Downloading lots of images from a website can be quite time-consuming.
Right-click, Save Image As…, repeat ad nauseam.
In these cases, web scraping is the solution to your problem. In this tutorial, we will go over how to extract the URL for every image on a webpage using a web scraper.
We will also go over how to use this extracted list to quickly download all the images to your computer.
ParseHub and Web Scraping
In order to complete this simple task, you’ll need a web scraper that can collect the URLs in question. ParseHub is a free and incredibly powerful web scraper, the perfect candidate for this task.
Make sure to download and install ParseHub before getting started.
Scraping Image URLs
For this example, we will assume that we are interested in downloading every image for the first 5 pages of results on Amazon.ca for “wireless earbuds”. This information could potentially be incredibly valuable for competitor analysis.
- After downloading ParseHub, make sure you have it up and running on your computer.
- Get the specific URL of the page we will be scraping.
Creating a Project
- In ParseHub, click on “New Project” and enter the URL from the Amazon website that we will be scraping.
- The webpage will now render in ParseHub and you will be able to choose the images you want to scrape.
Select Images to Scrape
- Begin by selecting the first image from the search results. It will then turn green, meaning it has been selected to be scraped.
- The rest of the images in the search results page will then turn yellow. Click on the second image to select all the images in the page. They will all turn green, which means they have been selected to be extracted.

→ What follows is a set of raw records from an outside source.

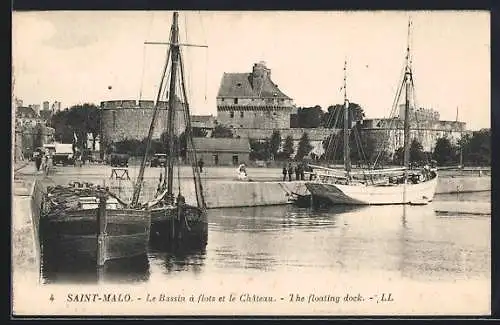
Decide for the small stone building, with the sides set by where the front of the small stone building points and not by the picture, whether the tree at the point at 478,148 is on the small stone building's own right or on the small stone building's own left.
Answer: on the small stone building's own left

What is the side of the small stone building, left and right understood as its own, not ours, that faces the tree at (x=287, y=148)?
left

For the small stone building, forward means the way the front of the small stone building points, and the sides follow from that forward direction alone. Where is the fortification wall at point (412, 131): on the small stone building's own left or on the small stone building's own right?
on the small stone building's own left

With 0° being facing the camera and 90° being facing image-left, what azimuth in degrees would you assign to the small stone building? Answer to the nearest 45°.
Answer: approximately 0°

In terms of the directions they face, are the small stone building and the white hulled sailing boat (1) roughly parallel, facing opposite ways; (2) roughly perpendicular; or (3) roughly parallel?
roughly perpendicular

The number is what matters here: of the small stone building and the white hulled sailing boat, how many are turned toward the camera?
1

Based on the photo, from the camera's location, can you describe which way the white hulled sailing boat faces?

- Since these images also act as links to the product pages, ParseHub is extracting both the image URL and the link it is pointing to (product page). As a result, we will delete the URL selection from the left sidebar and only keep the image selection.
- Now ParseHub will scrape every image URL for the first page of results.
Now we need to tell ParseHub to extract this same information but for the next 5 pages of search results.
- Click on the PLUS(+) sign next to the page selection and use the select command.
- Then click on the “Next” button and the bottom of the search results page.
- By default, ParseHub will extract the link from the Next button. So we will click on the icon next to the “Next” selection and remove the two items under it.
- We’ll then use the PLUS(+) sign next to the “next” selection and use the “click” command.
- A window will pop up asking if this is a Next Page link. Click “Yes” and enter the number of times you’d like this cycle to repeat. For this example, we will do it 5 times.
Scrape and Export Data
Now comes the fun part, we will let ParseHub run and extract the list of URLs for every image we have selected.
- Click on the “Get Data” button on the left sidebar.
- Here you can select when to run your scrape. Although we always advise testing your scrape runs before running a full scrape, we’ll just run the scrape right now for this example.
- Now ParseHub will scrape the image URL’s you’ve selected. You can either wait on this screen or leave ParseHub, you will be notified once your scrape is complete. This process took less than 1 minute in this case.
- Once your data is ready to download, click on the CSV/Excel button. Now you can save and rename your file.
Download Images to your Device
Now that we have a list of all the URLs for every image, we will go ahead and download them to our device with one simple tool.
For this, we will use the Tab Save chrome extension.
Once installed on your browser, open the extension by clicking on its icon. This will open up the extension, then click on the edit button at the bottom left to enter the URLs we just extracted.
When you click on the download icon at the bottom right of the extension windows, all images will automatically be downloaded to your device. This might take a couple of seconds depending on how many images you are downloading.
Following every step on this guide, you will end up with a folder of all the images you needed to download. In this case, we downloaded over 330 images from Amazon in less than 5 minutes.
Now, if you’ll excuse me, I’ve got to go and delete all these images from my hard drive.